{Photo: Leela Cyd}
As you can imagine, the bus is a conversation piece that generates a lot of questions. This page is designed for anyone who'd like to know a little bit more about the daily adventure that is Lodekka! In April of 2013, Erin (original owner) blogged about the challenges of opening a shop in a bus in an attempt to address some of the questions I get from aspiring business owners on a regular basis. I recommend reading this post if you're thinking of doing what I'm doing!

When did I get the bus?
Erin purchased it in April of 2010 and spent six months converting it into a store. I bought the business from her in 2015.

Where did you find the bus?
Erin found the bus on Craigslist. She was looking for a food cart or old school bus in which to open a clothing store, but all the vehicles she looked at were just too small. During one of her typical marathon bus-seeking sessions online, she ran across an old beat-up double decker at a used car lot in Springfield, Oregon. Erin took the next day off from work to go check it out. It was in terrible shape, but she immediately saw the potential. Erin bought it on the spot, then went and had a margarita while the gravity of her decision set in. Visit the Lodekka Facebook page to see photos of the makeover. 

When did the shop officially open?
Lodekka opened in October of 2010.

What is the significance of the name "Lodekka"?
The bus is a 1965 Bristol Lodekka. “Lodekka” is a made-up word to indicate that the bus is low to the ground and has a “low deck.” Erin chose the name to pay homage to the bus and its British roots. Erin also gave the bus a name, Guinevere, but her nickname is Ginny. I love this name and decided to keep it!

Do you know the history of the bus?
The bus was built in Bristol, England in 1965 and the bodywork (or coachwork) was built in Lowestoft on the east coast. The bus provided public transportation to the citizens of Liverpool from 1965 to 1982. Shortly thereafter, the bus was purchased by Decathlon Athletic Club in Burnsville, Minnesota. I found out recently that Decathlon was not a typical athletic club: it was a gathering place for hockey players. I bet those hockey players had no idea they were riding in a future dress shop.
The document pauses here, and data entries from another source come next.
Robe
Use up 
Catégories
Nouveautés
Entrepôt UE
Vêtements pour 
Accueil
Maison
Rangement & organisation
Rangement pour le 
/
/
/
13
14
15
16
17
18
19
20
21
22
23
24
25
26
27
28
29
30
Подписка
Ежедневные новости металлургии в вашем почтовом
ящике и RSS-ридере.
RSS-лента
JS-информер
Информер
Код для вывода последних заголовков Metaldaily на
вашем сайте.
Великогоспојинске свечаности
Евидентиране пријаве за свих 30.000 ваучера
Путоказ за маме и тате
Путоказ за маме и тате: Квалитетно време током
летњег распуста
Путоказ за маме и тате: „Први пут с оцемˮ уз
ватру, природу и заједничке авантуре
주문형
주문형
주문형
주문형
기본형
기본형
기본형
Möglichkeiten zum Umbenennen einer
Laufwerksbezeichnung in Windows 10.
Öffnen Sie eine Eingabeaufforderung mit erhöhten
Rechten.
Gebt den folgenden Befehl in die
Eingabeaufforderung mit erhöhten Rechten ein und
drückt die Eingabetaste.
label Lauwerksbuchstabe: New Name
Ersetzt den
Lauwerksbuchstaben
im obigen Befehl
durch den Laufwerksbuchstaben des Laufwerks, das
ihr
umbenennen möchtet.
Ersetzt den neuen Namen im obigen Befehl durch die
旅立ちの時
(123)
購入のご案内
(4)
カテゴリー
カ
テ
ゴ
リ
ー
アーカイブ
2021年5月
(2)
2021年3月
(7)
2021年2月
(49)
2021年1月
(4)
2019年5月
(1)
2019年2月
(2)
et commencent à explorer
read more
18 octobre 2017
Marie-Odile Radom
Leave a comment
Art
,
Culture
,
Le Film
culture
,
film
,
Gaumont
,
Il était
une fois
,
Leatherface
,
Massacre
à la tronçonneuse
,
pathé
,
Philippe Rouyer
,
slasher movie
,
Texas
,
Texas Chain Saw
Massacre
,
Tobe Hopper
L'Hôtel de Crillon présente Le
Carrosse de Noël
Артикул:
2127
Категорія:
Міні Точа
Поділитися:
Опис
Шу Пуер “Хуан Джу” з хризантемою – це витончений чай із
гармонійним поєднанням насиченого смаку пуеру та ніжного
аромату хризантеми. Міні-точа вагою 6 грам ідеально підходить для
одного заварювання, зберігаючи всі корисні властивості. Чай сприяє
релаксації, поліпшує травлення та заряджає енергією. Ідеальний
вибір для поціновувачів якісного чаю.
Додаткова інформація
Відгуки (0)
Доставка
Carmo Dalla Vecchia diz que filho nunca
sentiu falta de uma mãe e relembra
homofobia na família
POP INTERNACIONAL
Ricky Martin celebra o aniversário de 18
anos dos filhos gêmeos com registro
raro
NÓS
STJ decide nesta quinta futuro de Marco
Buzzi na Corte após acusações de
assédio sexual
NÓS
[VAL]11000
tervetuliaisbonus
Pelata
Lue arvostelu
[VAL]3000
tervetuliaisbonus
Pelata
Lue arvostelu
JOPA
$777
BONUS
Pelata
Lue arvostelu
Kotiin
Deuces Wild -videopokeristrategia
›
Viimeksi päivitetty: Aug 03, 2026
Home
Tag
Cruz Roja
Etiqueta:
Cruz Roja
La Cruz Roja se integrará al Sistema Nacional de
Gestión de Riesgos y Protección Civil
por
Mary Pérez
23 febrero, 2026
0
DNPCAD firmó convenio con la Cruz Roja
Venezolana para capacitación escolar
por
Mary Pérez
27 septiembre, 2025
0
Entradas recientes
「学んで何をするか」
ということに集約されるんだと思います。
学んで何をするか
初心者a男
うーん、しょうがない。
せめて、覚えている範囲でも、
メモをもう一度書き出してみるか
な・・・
Does the bus run? Do you drive it around?
The bus can run, but currently doesn't. All of its parts are in working order, but yours truly evidenced a lack of mechanical prowess by cutting a few important wires during the conversion process. If anyone knows of a good British mechanic looking to do pro bono work, please send them my way.

I don’t drive the bus around. The bus stays parked at Tidbit Food Cart Pod. I like staying in one spot so people always know where to find me!

Where do you find all the stuff you sell?
When it was a vintage shop, I would buy all my items from estate sales, people's homes, and from people who came to the shop. Now that it is a pop-up space, I receive applications and carefully curate each vendor.

What kinds of things do you carry in your shop?
Each vendor is different, but generally I like to carry handmade items. Unique or original art, jewelry, plants, clothing...you name it! Just about anything a maker can dream up and I feel fits in the shop.

What advice do you have for someone who wants to open their own retail cart?
While there are a lot of advantages to running a retail establishment in a cart, it is not a decision that should be taken lightly. There are a lot of inherent challenges to doing something that most city regulators are unfamiliar with. The best advice I can give to a potential cart owner is to do a lot of research in their city before getting started. Find out what the city requires of mobile (or vehicular) businesses in terms of a business license, vehicle title/registration, insurance, etc. Also, find out where you can legally park your cart. I found a very helpful ally at the City of Portland who kindly answered all of my questions as I was developing my business. I encourage anyone who wants to open a retail cart to make a friend in their local city planning office, just like I did!

All that said, having a retail cart is really special and unique experience. It's a great way to run a low overhead business, stand out amongst other retailers and interact with fun and interesting people.